### Partes del ejercicio
A - Responde según la nota sobre el seguro de pago de hipotecas de Bankinter:
(i) ¿Qué duración inicial tiene el seguro?
(ii) ¿Quién puede contratarlo?
(iii) ¿Cuál es el límite máximo de cuota mensual asegurable por hipoteca?
B - Reproduce sin cambios el fragmento de la nota sobre el seguro de pago de hipotecas de Bankinter que empieza con las palabras "Bankinter lanza un" y termina con "de 1.400 euros.".
C - Continúa la nota sobre el seguro de pago de hipotecas de Bankinter a partir del punto en que se detiene.

Bankinter lanza un seguro de pago de hipotecas

02/06/2011
  • - Garantiza el pago de la cuota de la hipoteca frente a las contingencias de desempleo o incapacidad temporal por accidente o enfermedad.
  • - Permite asegurar hasta dos titulares del préstamo, hasta el límite de la cuota mensual y con un máximo de 1.400 euros.

Bankinter ha lanzado al mercado un nuevo seguro de protección de pagos de la hipoteca, que cubre al asegurado ante el riesgo derivado de una situación de desempleo (para trabajadores por cuenta ajena) o incapacidad temporal por accidente o enfermedad (para trabajadores por cuenta propia o autónomos).

El seguro tiene una duración inicial de 5 años y puede ser contratado por cualquier cliente que adquiera una nueva hipoteca con Bankinter. El contrato se materializa mediante el abono de una prima única (al inicio del préstamo), con la posibilidad de financiar el importe incluyéndolo en el principal del préstamo hipotecario; todo ello a través de un sencillo cuestionario donde el propio asegurado decide el importe de prima que quiere pagar, dependiendo de la modalidad contratada.

El producto permite tener hasta dos titulares, pudiendo asegurar cada uno de ellos hasta el 100% de la cuota completa, o simplemente el 50% cada uno. En cualquier caso, el límite máximo de cuota mensual asegurable por hipoteca se ha establecido en 1.400 euros.

### Información
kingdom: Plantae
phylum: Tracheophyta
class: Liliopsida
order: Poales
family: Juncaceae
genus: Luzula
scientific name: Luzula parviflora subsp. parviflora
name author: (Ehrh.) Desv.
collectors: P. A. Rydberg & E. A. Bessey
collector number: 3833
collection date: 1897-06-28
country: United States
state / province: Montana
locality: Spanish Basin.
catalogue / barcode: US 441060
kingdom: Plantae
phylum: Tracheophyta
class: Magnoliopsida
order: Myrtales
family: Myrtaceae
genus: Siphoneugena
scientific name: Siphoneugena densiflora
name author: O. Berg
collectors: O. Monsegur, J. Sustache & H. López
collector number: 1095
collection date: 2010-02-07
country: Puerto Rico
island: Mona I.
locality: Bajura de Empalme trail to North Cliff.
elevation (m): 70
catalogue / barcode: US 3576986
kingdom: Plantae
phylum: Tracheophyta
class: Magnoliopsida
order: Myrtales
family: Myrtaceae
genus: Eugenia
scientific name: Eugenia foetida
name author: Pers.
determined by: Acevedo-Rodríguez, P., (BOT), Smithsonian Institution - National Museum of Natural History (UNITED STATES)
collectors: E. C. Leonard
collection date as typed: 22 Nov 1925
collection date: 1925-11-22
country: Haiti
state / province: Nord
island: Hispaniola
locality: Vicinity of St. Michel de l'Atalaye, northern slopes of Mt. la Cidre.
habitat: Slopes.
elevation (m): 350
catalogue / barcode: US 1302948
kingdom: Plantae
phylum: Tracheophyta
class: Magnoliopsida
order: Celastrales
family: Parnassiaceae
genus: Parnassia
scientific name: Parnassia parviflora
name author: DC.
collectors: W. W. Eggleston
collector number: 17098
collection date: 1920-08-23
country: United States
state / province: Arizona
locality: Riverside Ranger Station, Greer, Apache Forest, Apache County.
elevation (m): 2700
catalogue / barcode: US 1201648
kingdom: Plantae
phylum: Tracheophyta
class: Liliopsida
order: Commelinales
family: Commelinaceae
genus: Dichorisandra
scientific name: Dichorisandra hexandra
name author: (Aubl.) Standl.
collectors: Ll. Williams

### Respuestas
A -
(i) Cinco años.
(ii) Cualquier cliente que adquiera una nueva hipoteca con Bankinter.
(iii) 1.400 euros.

B -
Bankinter lanza un seguro de pago de hipotecas

02/06/2011
  • - Garantiza el pago de la cuota de la hipoteca frente a las contingencias de desempleo o incapacidad temporal por accidente o enfermedad.
  • - Permite asegurar hasta dos titulares del préstamo, hasta el límite de la cuota mensual y con un máximo de 1.400 euros.

C -
Asimismo, existen dos modalidades de contratación, en función del periodo de indemnización asegurado:

  • - 6 meses consecutivos y 12 alternos: En esta modalidad, el periodo máximo de indemnización es de 6 mensualidades consecutivas (un siniestro) ó bien 12 alternas en caso de que durante los 5 años de duración del seguro tuviera lugar más de un siniestro.
  • - 12 meses consecutivos y 24 alternos: Aquí el periodo máximo de indemnización en caso de siniestro es de 12 mensualidades consecutivas (un siniestro) y 24 alternas en caso de varios siniestros durante la duración de la póliza.

Con este producto, Bankinter da respuesta a una preocupación social cada vez más extendida, como es la posibilidad de no poder hacer frente a los pagos de la hipoteca ante la eventualidad de una baja laboral por accidente o enfermedad (en el caso de personas que trabajan por cuenta propia o autónomos), y sobre todo, por la pérdida del empleo (en el caso de las personas que trabajan por cuenta ajena).